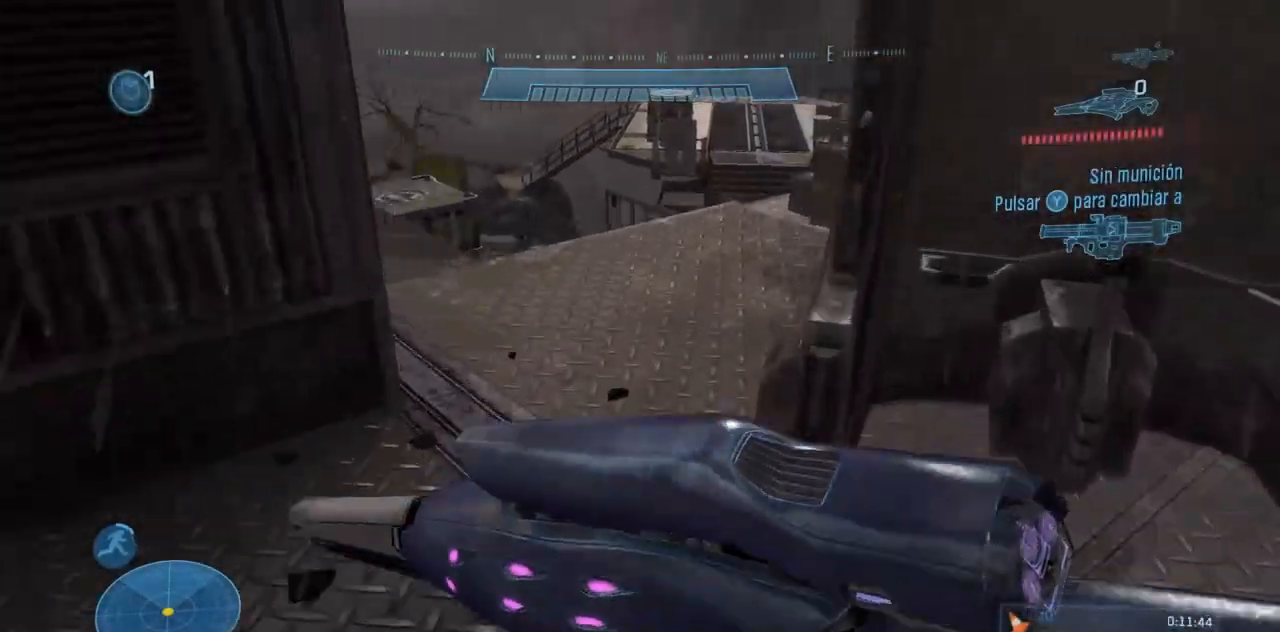
Gameplay with a controller (Xbox layout); each line is a JSON object with the inputs held at the frame after it. "events" lists button and stick changes between this image and that frame as [ms after this image, input, new state], when the widget could be followed in between. Not read: B DPAD_DOWN DPAD_LEFT DPAD_RIGHT DPAD_UP L3 R3 START X.
{"buttons": [], "left_stick": "up-left", "right_stick": "left", "events": [[217, "Y", "down"], [334, "Y", "up"], [434, "right_stick", "left"], [484, "left_stick", "up-left"]]}
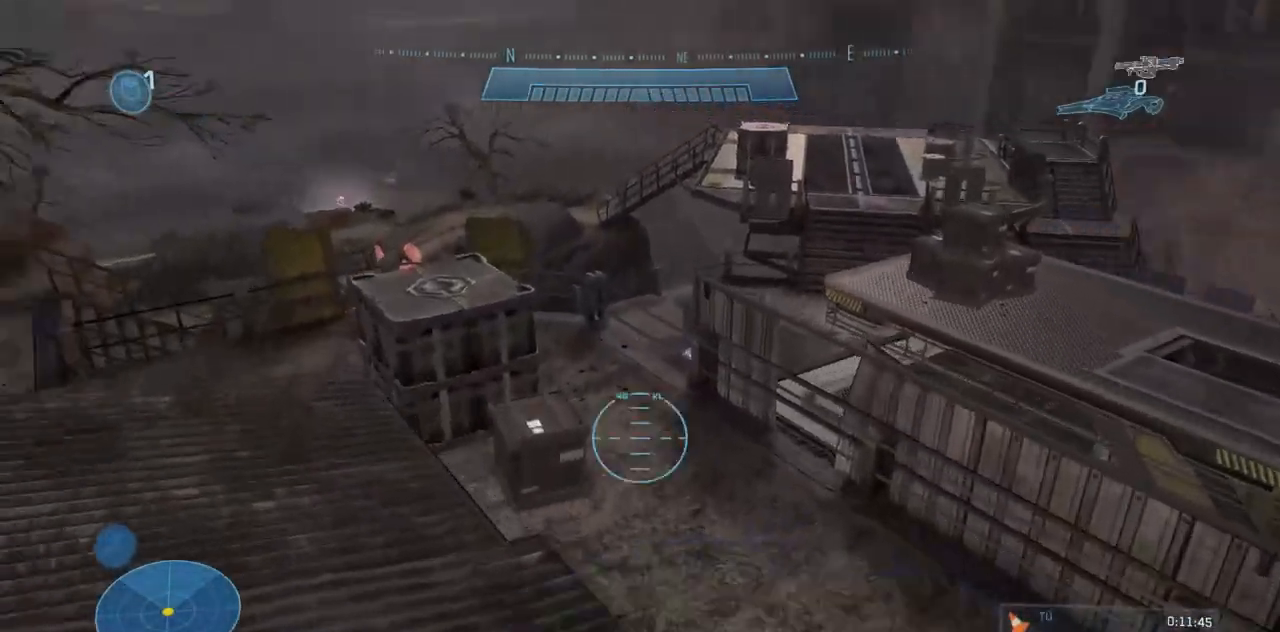
{"buttons": [], "left_stick": "up", "right_stick": "left", "events": [[33, "right_stick", "up-left"], [50, "Y", "down"], [233, "Y", "up"], [450, "right_stick", "left"], [484, "left_stick", "up"]]}
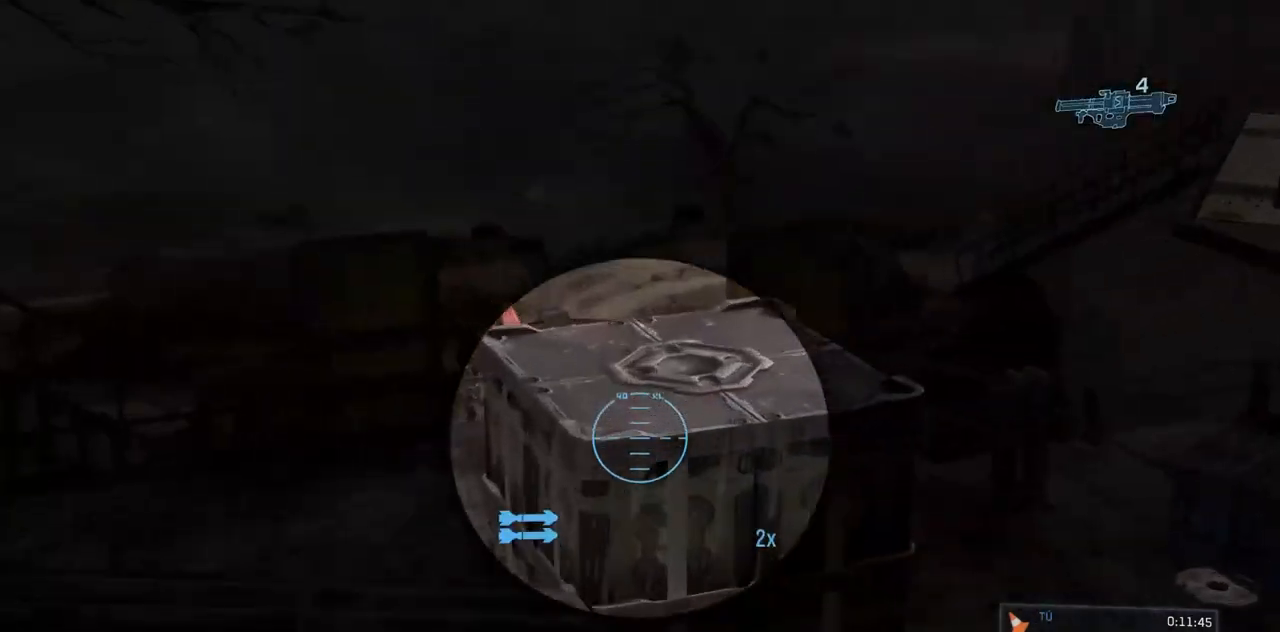
{"buttons": [], "left_stick": "up-left", "right_stick": "center", "events": [[184, "right_stick", "center"], [317, "A", "down"], [401, "A", "up"], [434, "left_stick", "up-left"]]}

• _Task to carry out_
When you set down the material above, keep every word exact and include no pictures.

• _Answer to the problem_
Gameplay with a controller (Xbox layout); each line is a JSON object with the inputs held at the frame after it. "events" lists button and stick changes between this image and that frame as [ms after this image, input, new state], when the widget could be followed in between. Not read: B DPAD_DOWN DPAD_LEFT DPAD_RIGHT DPAD_UP L3 R3 START X.
{"buttons": [], "left_stick": "up-left", "right_stick": "left", "events": [[217, "Y", "down"], [334, "Y", "up"], [434, "right_stick", "left"], [484, "left_stick", "up-left"]]}
{"buttons": [], "left_stick": "up", "right_stick": "left", "events": [[33, "right_stick", "up-left"], [50, "Y", "down"], [233, "Y", "up"], [450, "right_stick", "left"], [484, "left_stick", "up"]]}
{"buttons": [], "left_stick": "up-left", "right_stick": "center", "events": [[184, "right_stick", "center"], [317, "A", "down"], [401, "A", "up"], [434, "left_stick", "up-left"]]}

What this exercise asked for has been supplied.